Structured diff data

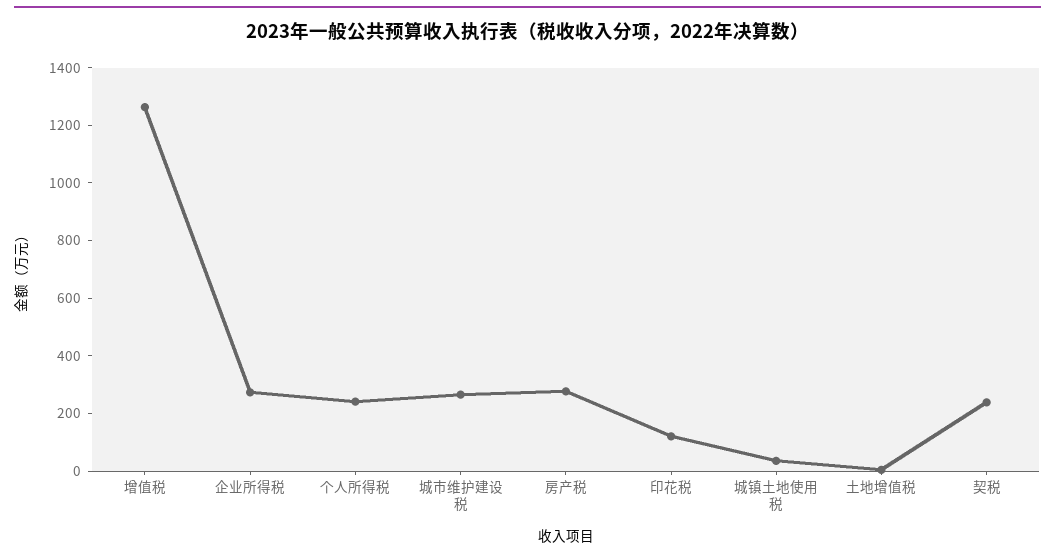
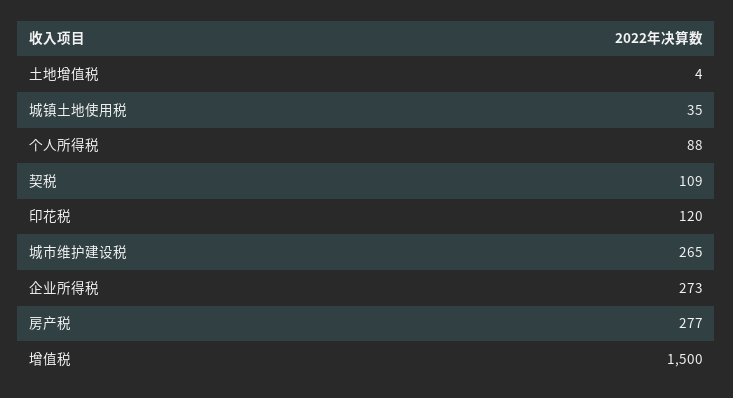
  {
-   "增值税": 1250,
+   "增值税": 1500,
    "企业所得税": 273,
-   "个人所得税": 250,
+   "个人所得税": 88,
    "城市维护建设税": 265,
    "房产税": 277,
    "印花税": 120,
    "城镇土地使用税": 35,
    "土地增值税": 4,
-   "契税": 250
+   "契税": 109
  }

* _TO-DO ITEM_
Give back all the records as they stand, but with no pictures in the copy.

* _PROBLEM SOLUTION_
  {
-   "增值税": 1250,
+   "增值税": 1500,
    "企业所得税": 273,
-   "个人所得税": 250,
+   "个人所得税": 88,
    "城市维护建设税": 265,
    "房产税": 277,
    "印花税": 120,
    "城镇土地使用税": 35,
    "土地增值税": 4,
-   "契税": 250
+   "契税": 109
  }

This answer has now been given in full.